While Kantounas has had several plays produced in London and New York (The Family, Grief), and Edinburgh (last year’s Gutter Junky at Assembly), this is the first time that he has tried his hand at adapting another writer’s work for the stage. So how has he fared? “It’s been an interesting and enjoyable challenge. My biggest concern was that Foer writes with such a specific voice – there is no one who writes with a voice quite like it. So I wanted to present his voice properly – give up my own, in a way, to show the stories. But I’m such a fan of the work, it’s easy, enjoyable, to give over to it. Foer’s work strikes a chord with me.”

Another interesting dynamic to staging the play has been the hybrid roles of both Kantounas and Lenson. Both are co-directors of the show, and Lenson (who trained on the NT Studio Director’s Course and whose directing credits include Ordinary Days at the Trafalgar Studios) also appears in the show in the role of the author himself. The way this came about – the initial reason for the pair’s collaboration on this piece – is itself worthy of a short story. “In the first instance, it was because Adam looks just like Jonathan Safran Foer.” Kantounas convinced his friend to act in a staging of one of the stories as he first turned his attention to the task of adapting them for the theatre over a year ago. The casting was a clear success. “He was brilliant. Adam has exactly the neurotic, Jewish, thorough qualities of Foer.” The duo began working together on developing the production and when it came to casting for Edinburgh, the role seemed already to belong to Lenson.

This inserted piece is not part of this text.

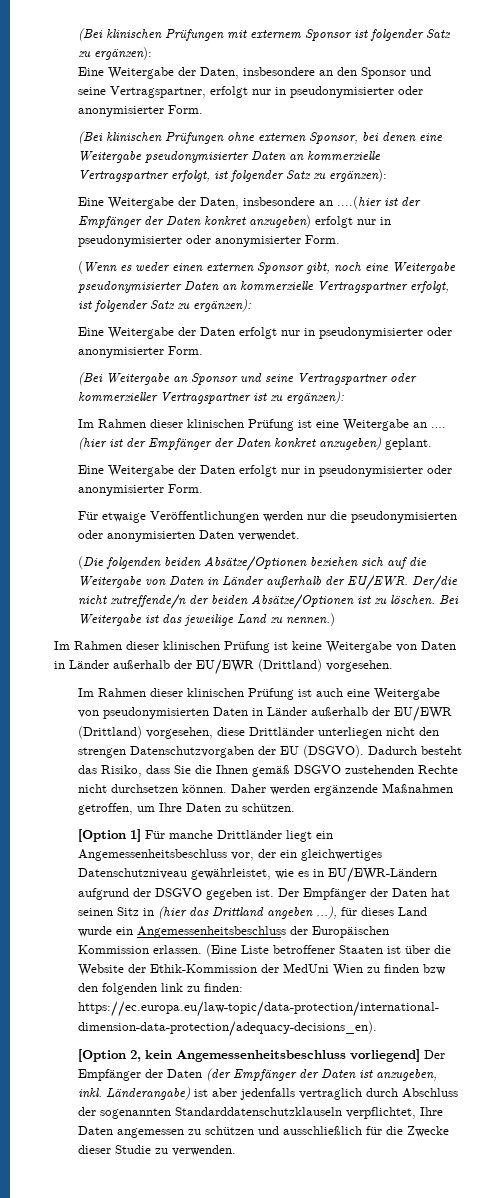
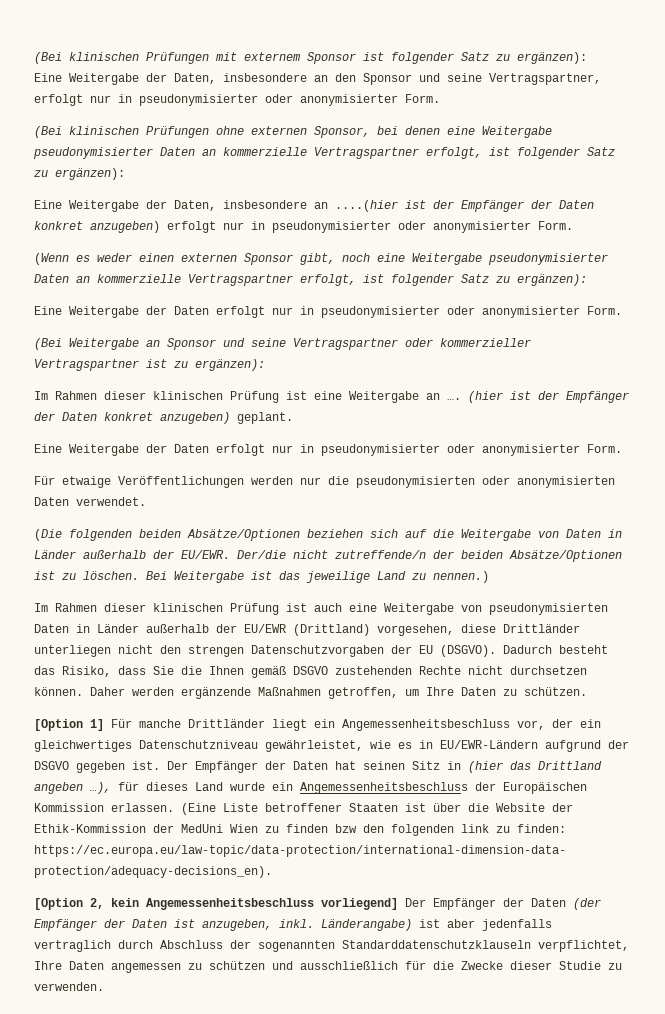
[54,641,456,653] [54,659,393,675] // Im Rahmen dieser klinischen Prüfung ist keine Weitergabe von Daten in Länder außerhalb der EU/EWR (Drittland) vorgesehen. -> (489, 577) none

Completing the cast are highly accomplished actors Patti Love (National Theatre, Royal Court, Out of Joint), Simon Scardifield (Propeller, Blind Summit, RSC), and Harry Ditson (BBC, West End, RSC). With such a strong company and a rich starting point in Foer’s captivating text, Dream Epic surely have a winning formula on their hands. However, for Kantounas the appeal of Edinburgh remains the opportunity it provides for testing out new work, for which the outcome is naturally unknown.

“I’m an Edinburgh purist really,” Kantounas says. “I think it’s a place we can try stuff out. For a show that we’re not quite sure what it will be or where it will land, Edinburgh is the place to try it. There are open, excited audiences ready to experience new work, and I think it’s a good platform for this piece in particular. It’s a great way for us to find ourselves – to pitch our show amongst all the others out there and see where we fit in. It’s a thrilling place to be.”